Mas o relatório médico diz claramente que as lesões de Saba são resultado de ferimentos à bala, e não de outro objeto.
Agora, Maqsood e o tio de Saba estão em julgamento por tentativa de homicídio e sequestro – com base no depoimento dela.
A Comissão de Direitos Humanos do Paquistão diz que foram registrados 869 assassinatos por honra no ano passado.
Segundo a ONU, um em cada cinco casos em todo o mundo acontece no Paquistão. Mas os números de condenações são mais difíceis de serem encontrados.
“Crimes de honra são arquivados nos tribunais de primeira instância e tribunais anti-terroristas, como assassinatos ou tentativas de assassinato”, diz Hina Jillani, que advoga casos de direitos humanos e tentou vários desses processos.
Mas a lei no Paquistão permite que autores sejam libertados se a vítima ou os herdeiros da vítima concordarem em uma reconciliação.
“Infelizmente, a lei no país é muito falha e pesa a favor da impunidade para crimes de honra. Na maioria dos casos, termina em um acordo”, diz Hina.
“Primeiro, a família irá conspirar para matar a mulher e, em seguida, conspira para perdoar a pessoa que puxou o gatilho”.
Concessões?
Saba também está sendo pressionada por seus sogros e os integrantes mais velhos da comunidade onde vive para que resolva a questão fora dos tribunais.

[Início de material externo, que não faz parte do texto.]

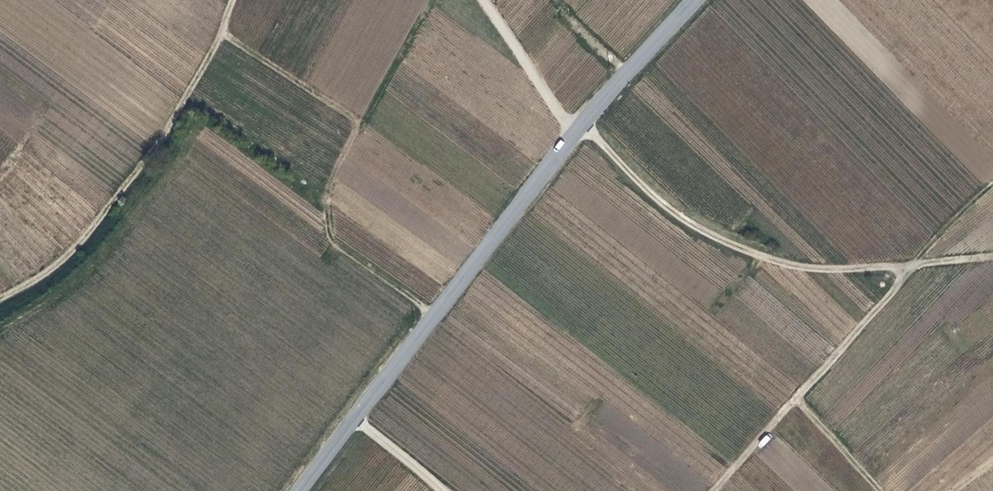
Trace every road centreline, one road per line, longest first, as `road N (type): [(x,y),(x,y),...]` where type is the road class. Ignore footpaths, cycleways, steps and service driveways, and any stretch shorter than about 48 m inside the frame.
road 1 (tertiary): [(297,490),(584,125),(701,0)]
road 2 (track): [(0,301),(86,241),(161,146),(228,32),(238,0)]
road 3 (track): [(914,265),(794,265),(745,252),(680,218),(584,125)]
road 4 (track): [(914,265),(797,399),(882,490)]
road 5 (track): [(485,0),(575,135)]
road 6 (track): [(797,399),(714,490)]

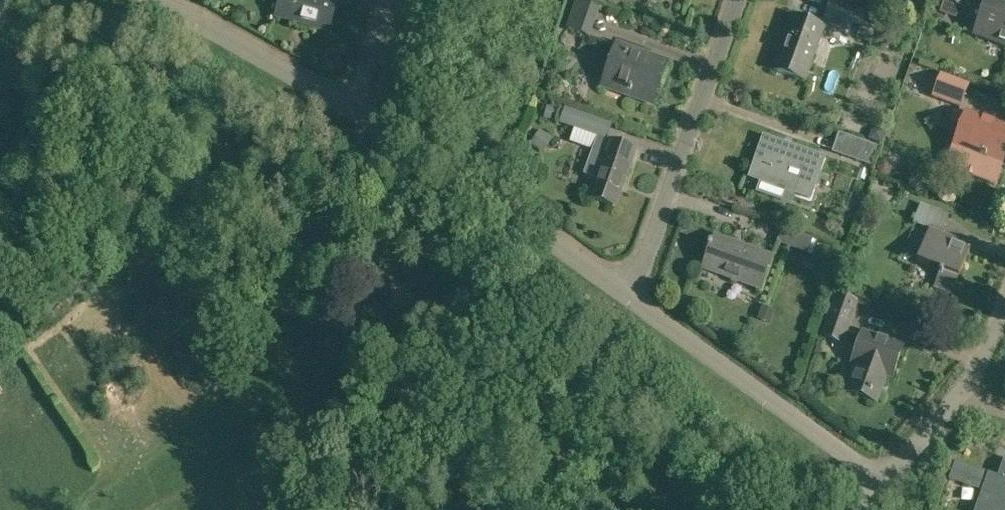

Ela dá de ombros: “Eu não quero perdoá-los. Eu não quero ver meu pai ou tio de novo”. A mãe dela e oito irmãos vivem perto, mas ela também não quer vê-los.
Sua sogra está sentada à nossa frente. Ela diz que Saba não tem outra escolha senão resolver a questão porque a vida em uma comunidade significa concessões.
“Se hoje nós nos recusamos a reconciliar, o que vai acontecer amanhã, quando meus outros filhos estiverem com problemas?”
Mas ela também entende a fúria de Maqsood Ahmed, o pai.
“Quando alguém mancha a honra de sua família, dói”.